Sama seperti provinsi lainnya, kondisi jalan di tujuh kabupaten dan kota wilayah itu sempat sepi dari lalu lalang kendaraan bermotor ketika COVID-19 mengamuk. Ilalang pun tumbuh subur di bangunan perkantoran pemerintahan dan swasta, bahkan sekolah menjadi bangunan tanpa hiruk-pikuk para siswa.

Pertengahan tahun 2020, ruang kelas dan halaman bermain para siswa di sekolah masih kosong. Pada saat itu pula, tidak ditemukan lagi wajah riang siswa SD, SMP dan SMA yang saling berinteraksi, meski pemerintah sudah menyatakan "new normal", hidup berdampingan dengan COVID-19.

Para guru dan siswa "terkurung" di rumah untuk menghindar dari "musuh" yang tidak kasat mata.

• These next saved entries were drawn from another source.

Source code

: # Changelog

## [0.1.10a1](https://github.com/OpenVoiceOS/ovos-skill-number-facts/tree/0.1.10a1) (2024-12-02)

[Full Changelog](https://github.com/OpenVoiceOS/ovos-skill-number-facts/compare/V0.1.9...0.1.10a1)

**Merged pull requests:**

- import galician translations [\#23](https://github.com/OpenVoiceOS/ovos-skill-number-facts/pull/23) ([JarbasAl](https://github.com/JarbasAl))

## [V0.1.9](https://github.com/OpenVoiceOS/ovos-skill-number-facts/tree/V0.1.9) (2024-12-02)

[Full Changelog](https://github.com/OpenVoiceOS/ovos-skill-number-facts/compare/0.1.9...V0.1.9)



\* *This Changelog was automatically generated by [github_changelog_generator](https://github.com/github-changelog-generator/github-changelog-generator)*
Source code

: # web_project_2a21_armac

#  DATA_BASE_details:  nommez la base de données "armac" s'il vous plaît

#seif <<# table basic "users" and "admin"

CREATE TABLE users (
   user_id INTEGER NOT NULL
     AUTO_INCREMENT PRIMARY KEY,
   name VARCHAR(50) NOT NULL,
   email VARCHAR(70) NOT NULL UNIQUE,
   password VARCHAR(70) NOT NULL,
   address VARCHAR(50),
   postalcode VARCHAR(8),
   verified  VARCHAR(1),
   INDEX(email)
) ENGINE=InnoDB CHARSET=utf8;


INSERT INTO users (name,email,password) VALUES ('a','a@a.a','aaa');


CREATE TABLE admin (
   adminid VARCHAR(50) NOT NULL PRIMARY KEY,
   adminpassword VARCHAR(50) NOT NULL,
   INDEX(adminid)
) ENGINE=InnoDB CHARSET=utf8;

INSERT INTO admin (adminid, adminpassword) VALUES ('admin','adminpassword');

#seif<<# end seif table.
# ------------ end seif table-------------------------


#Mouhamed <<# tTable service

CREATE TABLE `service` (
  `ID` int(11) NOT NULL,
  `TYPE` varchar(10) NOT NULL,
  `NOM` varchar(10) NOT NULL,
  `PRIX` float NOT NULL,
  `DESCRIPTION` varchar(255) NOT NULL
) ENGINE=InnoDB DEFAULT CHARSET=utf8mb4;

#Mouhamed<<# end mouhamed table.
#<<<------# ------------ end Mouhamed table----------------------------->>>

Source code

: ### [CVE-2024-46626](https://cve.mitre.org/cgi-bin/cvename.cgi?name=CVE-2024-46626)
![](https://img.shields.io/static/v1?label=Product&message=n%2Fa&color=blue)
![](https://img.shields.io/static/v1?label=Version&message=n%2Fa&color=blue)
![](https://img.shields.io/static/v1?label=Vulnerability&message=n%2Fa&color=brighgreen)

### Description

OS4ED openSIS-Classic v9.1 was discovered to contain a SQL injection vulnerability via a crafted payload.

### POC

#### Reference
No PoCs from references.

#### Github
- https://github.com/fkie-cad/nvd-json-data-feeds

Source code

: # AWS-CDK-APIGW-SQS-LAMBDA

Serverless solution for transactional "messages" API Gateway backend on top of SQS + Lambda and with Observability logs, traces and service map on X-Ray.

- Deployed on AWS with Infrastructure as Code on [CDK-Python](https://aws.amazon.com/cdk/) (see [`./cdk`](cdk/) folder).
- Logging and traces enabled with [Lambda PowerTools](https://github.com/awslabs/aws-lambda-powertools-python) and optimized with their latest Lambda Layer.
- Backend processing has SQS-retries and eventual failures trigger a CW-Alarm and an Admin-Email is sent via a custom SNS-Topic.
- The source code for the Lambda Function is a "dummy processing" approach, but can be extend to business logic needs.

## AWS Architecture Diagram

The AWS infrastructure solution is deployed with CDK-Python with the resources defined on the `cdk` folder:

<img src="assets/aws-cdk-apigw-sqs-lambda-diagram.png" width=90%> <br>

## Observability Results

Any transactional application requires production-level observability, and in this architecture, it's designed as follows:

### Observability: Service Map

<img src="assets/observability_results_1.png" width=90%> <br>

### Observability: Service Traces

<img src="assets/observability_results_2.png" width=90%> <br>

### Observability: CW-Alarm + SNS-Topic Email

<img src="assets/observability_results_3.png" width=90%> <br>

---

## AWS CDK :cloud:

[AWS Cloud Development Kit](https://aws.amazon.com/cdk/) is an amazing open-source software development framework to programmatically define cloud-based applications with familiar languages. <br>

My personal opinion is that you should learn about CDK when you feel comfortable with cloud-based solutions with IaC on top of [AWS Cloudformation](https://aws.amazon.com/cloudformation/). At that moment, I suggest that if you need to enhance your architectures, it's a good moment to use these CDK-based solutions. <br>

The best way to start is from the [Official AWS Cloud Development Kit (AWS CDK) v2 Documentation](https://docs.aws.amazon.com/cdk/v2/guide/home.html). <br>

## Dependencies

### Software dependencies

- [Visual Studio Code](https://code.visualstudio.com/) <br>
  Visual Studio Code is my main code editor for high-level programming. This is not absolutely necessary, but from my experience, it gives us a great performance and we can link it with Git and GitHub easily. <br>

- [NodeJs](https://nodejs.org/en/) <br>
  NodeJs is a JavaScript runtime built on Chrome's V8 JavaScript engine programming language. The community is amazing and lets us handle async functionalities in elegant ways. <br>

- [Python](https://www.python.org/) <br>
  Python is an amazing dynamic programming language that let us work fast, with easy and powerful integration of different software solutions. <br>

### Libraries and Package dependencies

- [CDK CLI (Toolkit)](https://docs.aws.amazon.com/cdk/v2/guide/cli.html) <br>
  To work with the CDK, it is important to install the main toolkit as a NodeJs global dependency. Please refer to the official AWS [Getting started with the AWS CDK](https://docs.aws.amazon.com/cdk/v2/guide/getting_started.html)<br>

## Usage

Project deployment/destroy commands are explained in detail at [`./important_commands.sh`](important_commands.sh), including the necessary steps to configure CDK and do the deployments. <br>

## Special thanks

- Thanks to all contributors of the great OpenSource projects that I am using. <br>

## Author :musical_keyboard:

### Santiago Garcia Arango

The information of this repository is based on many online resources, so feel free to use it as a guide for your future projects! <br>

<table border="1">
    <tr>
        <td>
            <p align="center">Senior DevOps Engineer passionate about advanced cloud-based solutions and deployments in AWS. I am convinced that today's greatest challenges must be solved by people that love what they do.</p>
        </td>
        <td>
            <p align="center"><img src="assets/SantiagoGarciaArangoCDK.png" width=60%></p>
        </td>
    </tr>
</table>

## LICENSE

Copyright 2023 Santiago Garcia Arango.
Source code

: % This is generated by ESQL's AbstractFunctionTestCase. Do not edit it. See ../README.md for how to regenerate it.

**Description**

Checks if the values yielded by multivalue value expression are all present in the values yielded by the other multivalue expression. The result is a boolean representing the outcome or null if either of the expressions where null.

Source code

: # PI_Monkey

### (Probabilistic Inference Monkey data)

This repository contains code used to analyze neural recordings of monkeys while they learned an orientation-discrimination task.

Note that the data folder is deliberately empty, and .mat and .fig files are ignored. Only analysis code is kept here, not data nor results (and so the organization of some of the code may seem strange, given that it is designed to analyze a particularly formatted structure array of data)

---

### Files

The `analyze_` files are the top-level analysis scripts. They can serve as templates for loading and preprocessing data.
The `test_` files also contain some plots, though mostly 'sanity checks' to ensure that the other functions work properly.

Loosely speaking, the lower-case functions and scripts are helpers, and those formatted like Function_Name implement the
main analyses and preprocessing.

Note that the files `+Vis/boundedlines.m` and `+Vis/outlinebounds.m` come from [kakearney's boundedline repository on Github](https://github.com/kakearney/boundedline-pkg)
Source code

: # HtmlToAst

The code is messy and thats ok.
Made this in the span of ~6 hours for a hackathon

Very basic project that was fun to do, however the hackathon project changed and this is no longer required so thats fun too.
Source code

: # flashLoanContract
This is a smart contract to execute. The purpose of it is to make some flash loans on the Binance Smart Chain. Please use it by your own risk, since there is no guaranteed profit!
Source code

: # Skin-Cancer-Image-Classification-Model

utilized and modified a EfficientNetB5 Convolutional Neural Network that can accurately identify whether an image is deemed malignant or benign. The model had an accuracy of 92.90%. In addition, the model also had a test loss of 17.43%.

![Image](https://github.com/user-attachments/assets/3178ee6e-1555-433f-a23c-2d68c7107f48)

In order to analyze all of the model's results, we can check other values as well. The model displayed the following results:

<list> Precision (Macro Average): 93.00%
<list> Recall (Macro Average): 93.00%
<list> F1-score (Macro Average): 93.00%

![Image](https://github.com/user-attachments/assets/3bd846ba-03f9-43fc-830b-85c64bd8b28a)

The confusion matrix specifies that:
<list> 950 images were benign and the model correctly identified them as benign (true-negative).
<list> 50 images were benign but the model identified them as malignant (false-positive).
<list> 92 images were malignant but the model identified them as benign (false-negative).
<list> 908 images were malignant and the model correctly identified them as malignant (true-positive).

Proses pendidikan tetap dilaksanakan oleh para guru, meski secara fisik mereka tidak langsung berinteraksi dengan peserta didik, para pengajar itu pun menyesuaikan diri, mengajar secara daring dengan memanfaatkan aplikasi teknologi komunikasi di ponsel, komputer maupun laptop.

Sejurus dengan kebijakan itu, para orang tua yang sebelumnya tidak mengijinkan putra-putrinya memiliki ponsel karena khawatir mendapat pengaruh negatif dari media sosial, terpaksa merogoh koceknya untuk membelikan ponsel cerdas.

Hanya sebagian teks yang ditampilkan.